Available data -
= = = =

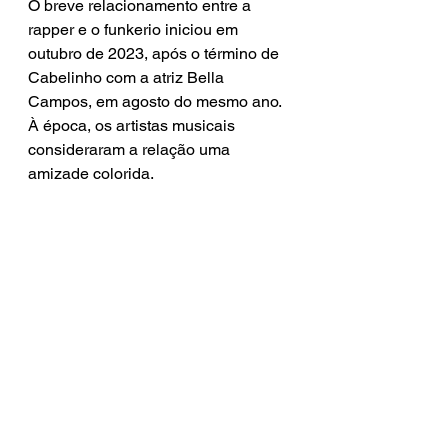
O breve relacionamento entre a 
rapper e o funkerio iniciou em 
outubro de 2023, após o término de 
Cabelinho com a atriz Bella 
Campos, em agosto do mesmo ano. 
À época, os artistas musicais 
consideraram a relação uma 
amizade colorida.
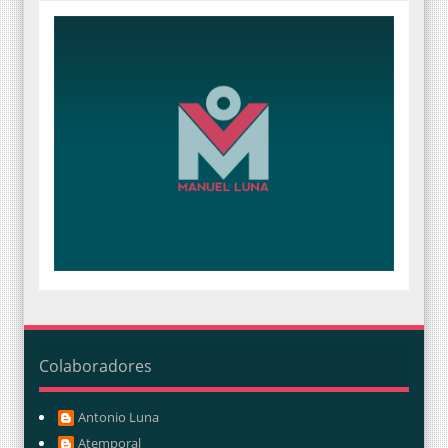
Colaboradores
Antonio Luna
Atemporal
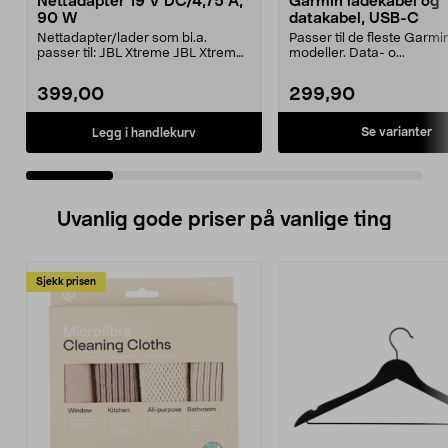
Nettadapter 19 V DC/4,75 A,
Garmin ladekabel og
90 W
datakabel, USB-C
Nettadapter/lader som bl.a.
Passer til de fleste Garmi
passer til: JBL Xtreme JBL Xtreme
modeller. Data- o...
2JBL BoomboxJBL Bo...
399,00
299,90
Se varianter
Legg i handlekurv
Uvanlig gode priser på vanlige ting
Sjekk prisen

= = = =

What the task requires -
Pull every line of text out of all the items above and copy it word for word, leaving the pictures out of your answer.

Answer to this exercise -
O breve relacionamento entre a 
rapper e o funkerio iniciou em 
outubro de 2023, após o término de 
Cabelinho com a atriz Bella 
Campos, em agosto do mesmo ano. 
À época, os artistas musicais 
consideraram a relação uma 
amizade colorida.
Colaboradores
Antonio Luna
Atemporal
Nettadapter 19 V DC/4,75 A,
Garmin ladekabel og
90 W
datakabel, USB-C
Nettadapter/lader som bl.a.
Passer til de fleste Garmi
passer til: JBL Xtreme JBL Xtreme
modeller. Data- o...
2JBL BoomboxJBL Bo...
399,00
299,90
Se varianter
Legg i handlekurv
Uvanlig gode priser på vanlige ting
Sjekk prisen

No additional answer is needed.